» Work task A: Copy the part of the Kṣitigarbha passage that opens with the words containing "At the pre-Tang" and closes with "halls or mausoleums.".
» Work task B:
Please answer these questions using the Kṣitigarbha passage, one answer per line:
(i) What does he carry to force open the gates of hell?
(ii) Besides Kṣitigarbha, which bodhisattvas are named as the principal ones in East Asian Mahayana Buddhism?
(iii) To whom was the Kṣitigarbha Bodhisattva Pūrvapraṇidhāna Sūtra said to have been spoken?
» Work task C: According to the Kṣitigarbha passage, why do shrines to Kṣitigarbha often occupy a central role in temples? Answer in one to three sentences.

» Supplied text:
<<<<

Kṣitigarbha (, ,  Wylie: sa yi snying po) is a bodhisattva primarily revered in East Asian Buddhism and usually depicted as a Buddhist monk. His name may be translated as "Earth Treasury", "Earth Store", "Earth Matrix", or "Earth Womb".  Kṣitigarbha is known for his vow to take responsibility for the instruction of all beings in the six worlds between the death of Gautama Buddha and the rise of Maitreya, as well as his vow not to achieve Buddhahood until all hells are emptied. He is therefore often regarded as the bodhisattva of hell-beings, as well as the guardian of children and patron deity of deceased children and aborted fetuses in Japanese culture.

Usually depicted as a monk with a halo around his shaved head, he carries a staff to force open the gates of hell and a wish-fulfilling jewel to light up the darkness.

Overview 
Kṣitigarbha is one of the four principal bodhisattvas in East Asian Mahayana Buddhism. The others are Samantabhadra, Manjusri, and Avalokiteśvara.

At the pre-Tang dynasty grottos in Dunhuang and Longmen, he is depicted in a classical bodhisattva form. After the Tang, he became increasingly depicted as a monk carrying Buddhist prayer beads and a staff.

His full name in Chinese is Dayuan Dizang Pusa (), or "Kṣitigarbha Bodhisattva of the Great Vow," pronounced Daigan Jizō Bosatsu in Japanese, Jijang Bosal in Korean, Đại Nguyện Địa Tạng Vương Bồ Tát in Vietnamese. This name is a reference to his pledge, as recorded in the sutras, to take responsibility for the instruction of all beings in the six worlds in the era between the parinirvana of the Buddha and the rise of Maitreya. Because of this important role, shrines to Kṣitigarbha often occupy a central role in temples, especially within the memorial halls or mausoleums.

Sources

As a Brahmin maiden 
The story of Kṣitigarbha was first described in the Kṣitigarbha Bodhisattva Pūrvapraṇidhāna Sūtra, one of the most popular Mahayana sutras. This sutra is said to have been spoken by the Buddha towards the end of his life to the beings of the Trāyastriṃśa Heaven as a mark of gratitude and remembrance for his beloved mother, Maya. The Kṣitigarbha Bodhisattva Pūrvapraṇidhāna Sūtra begins, "Thus have I heard. Once the Buddha was abiding in Trayastrimsas Heaven in order to expound the Dharma to his mother."

>>>>

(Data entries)
<<<<

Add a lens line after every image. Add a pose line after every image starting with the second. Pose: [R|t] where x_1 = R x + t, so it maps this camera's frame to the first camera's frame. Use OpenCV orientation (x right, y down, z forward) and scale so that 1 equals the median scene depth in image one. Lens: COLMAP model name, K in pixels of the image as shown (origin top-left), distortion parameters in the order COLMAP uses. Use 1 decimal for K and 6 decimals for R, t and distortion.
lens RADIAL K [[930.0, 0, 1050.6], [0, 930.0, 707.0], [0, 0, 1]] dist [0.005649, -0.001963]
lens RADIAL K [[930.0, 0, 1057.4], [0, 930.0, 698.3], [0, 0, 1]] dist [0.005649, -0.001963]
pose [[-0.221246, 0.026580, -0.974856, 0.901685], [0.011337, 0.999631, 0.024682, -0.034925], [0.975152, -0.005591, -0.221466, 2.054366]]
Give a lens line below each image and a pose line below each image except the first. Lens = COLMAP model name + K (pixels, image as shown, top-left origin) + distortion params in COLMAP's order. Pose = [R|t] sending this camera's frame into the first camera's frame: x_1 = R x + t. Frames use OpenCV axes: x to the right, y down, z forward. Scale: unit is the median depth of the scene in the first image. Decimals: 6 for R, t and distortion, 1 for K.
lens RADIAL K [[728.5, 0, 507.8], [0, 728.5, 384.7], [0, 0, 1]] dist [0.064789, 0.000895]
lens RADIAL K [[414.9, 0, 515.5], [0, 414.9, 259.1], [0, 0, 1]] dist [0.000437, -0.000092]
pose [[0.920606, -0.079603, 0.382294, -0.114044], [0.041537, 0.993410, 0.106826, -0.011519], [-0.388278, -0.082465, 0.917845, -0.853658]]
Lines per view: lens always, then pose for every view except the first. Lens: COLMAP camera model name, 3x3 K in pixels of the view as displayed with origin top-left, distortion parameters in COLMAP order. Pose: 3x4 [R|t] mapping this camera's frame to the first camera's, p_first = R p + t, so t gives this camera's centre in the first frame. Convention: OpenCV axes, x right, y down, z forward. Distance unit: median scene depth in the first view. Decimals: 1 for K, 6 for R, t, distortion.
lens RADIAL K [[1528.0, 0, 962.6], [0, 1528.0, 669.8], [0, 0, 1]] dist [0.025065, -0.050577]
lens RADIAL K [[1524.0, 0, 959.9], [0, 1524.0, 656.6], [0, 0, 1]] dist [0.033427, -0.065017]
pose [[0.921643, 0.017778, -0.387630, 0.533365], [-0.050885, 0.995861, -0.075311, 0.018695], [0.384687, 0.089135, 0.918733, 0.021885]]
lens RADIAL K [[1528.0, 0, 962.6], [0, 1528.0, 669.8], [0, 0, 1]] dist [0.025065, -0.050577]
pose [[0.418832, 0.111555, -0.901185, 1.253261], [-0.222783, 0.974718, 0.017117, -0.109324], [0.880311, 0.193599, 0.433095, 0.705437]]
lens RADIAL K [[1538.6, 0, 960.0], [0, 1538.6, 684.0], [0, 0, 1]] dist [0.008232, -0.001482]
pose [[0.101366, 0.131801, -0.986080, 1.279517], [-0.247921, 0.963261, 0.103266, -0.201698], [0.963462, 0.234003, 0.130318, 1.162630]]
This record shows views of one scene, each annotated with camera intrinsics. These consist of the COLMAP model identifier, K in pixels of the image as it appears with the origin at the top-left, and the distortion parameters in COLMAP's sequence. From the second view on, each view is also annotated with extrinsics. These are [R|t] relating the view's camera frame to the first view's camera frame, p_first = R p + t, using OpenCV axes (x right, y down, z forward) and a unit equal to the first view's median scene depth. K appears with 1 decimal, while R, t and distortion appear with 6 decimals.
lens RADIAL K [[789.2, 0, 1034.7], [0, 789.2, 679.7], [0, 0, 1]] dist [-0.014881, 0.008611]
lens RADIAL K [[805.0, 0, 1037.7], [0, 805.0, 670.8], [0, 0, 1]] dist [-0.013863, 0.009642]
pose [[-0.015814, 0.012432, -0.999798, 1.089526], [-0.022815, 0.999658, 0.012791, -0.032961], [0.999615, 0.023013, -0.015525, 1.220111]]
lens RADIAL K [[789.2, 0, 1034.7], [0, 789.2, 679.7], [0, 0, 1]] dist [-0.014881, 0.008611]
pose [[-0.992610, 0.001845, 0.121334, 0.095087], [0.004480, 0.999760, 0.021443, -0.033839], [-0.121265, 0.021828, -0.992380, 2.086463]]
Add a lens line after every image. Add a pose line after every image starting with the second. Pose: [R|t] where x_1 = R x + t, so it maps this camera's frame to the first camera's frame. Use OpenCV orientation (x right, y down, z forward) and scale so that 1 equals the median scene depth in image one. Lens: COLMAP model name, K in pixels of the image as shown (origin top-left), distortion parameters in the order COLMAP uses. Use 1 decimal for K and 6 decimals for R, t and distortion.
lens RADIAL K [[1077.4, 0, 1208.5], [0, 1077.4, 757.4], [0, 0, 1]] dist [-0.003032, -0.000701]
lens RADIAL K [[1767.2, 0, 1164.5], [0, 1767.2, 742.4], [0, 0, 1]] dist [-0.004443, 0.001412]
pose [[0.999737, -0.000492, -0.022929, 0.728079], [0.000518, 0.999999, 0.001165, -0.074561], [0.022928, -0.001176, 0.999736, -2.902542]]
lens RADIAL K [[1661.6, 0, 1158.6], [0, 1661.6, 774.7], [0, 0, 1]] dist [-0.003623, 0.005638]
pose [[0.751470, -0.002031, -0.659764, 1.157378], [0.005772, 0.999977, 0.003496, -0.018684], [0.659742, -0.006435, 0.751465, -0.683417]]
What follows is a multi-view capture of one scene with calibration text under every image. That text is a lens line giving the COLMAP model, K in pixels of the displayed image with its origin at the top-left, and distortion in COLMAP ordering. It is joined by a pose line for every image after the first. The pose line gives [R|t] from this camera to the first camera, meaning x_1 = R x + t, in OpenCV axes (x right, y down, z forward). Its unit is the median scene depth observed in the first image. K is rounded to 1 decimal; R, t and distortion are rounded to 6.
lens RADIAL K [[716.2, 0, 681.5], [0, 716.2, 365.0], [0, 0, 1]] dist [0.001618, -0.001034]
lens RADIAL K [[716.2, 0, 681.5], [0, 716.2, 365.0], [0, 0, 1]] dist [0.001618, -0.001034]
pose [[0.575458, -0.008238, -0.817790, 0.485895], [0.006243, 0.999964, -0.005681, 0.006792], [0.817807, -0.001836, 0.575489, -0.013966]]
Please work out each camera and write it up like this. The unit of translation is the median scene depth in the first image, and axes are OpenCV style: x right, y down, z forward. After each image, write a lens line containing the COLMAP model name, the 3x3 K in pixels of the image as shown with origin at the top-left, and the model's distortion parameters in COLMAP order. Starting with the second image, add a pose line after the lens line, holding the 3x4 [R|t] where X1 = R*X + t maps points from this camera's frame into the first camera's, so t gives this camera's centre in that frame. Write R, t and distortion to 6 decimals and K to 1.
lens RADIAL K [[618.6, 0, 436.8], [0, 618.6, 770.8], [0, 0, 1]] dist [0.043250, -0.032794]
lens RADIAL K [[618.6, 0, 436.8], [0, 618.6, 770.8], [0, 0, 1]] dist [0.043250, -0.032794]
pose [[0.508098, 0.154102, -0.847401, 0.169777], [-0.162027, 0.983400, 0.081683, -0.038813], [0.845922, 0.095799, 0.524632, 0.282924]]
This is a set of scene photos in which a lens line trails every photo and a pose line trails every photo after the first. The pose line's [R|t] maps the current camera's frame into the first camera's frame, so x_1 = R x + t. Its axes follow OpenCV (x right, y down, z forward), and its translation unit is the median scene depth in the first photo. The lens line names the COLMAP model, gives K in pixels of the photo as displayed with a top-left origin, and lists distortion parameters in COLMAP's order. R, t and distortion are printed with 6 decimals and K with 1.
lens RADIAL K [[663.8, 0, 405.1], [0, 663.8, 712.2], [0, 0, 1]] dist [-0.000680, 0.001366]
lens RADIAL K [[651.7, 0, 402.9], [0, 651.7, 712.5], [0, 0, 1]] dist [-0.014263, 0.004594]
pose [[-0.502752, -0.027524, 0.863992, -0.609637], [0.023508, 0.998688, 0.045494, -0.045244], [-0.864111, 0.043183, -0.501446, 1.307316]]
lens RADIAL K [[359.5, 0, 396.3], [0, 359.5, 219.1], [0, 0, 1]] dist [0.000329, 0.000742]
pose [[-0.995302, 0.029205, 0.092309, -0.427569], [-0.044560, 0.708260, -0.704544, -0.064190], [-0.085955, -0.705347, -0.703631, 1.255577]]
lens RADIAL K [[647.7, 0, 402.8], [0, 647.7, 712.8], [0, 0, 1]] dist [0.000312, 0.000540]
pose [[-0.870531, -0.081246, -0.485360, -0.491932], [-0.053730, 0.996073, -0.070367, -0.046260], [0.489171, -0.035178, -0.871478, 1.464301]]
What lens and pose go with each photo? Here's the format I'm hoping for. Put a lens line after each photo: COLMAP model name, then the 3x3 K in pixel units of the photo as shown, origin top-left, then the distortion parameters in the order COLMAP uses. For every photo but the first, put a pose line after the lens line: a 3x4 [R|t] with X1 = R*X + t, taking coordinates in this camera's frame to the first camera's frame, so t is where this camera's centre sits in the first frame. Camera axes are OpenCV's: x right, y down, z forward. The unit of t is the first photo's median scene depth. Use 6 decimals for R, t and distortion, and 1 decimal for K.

>>>>

» Task solution A:
At the pre-Tang dynasty grottos in Dunhuang and Longmen, he is depicted in a classical bodhisattva form. After the Tang, he became increasingly depicted as a monk carrying Buddhist prayer beads and a staff.

His full name in Chinese is Dayuan Dizang Pusa (), or "Kṣitigarbha Bodhisattva of the Great Vow," pronounced Daigan Jizō Bosatsu in Japanese, Jijang Bosal in Korean, Đại Nguyện Địa Tạng Vương Bồ Tát in Vietnamese. This name is a reference to his pledge, as recorded in the sutras, to take responsibility for the instruction of all beings in the six worlds in the era between the parinirvana of the Buddha and the rise of Maitreya. Because of this important role, shrines to Kṣitigarbha often occupy a central role in temples, especially within the memorial halls or mausoleums.

» Task solution B:
(i) A staff.
(ii) Samantabhadra, Manjusri, and Avalokiteśvara.
(iii) To the beings of the Trāyastriṃśa Heaven.

» Task solution C: He pledged to take responsibility for instructing all beings in the six worlds during the era between the Buddha's parinirvana and the rise of Maitreya. Because of this important role, his shrines often hold a central place in temples, especially within memorial halls or mausoleums.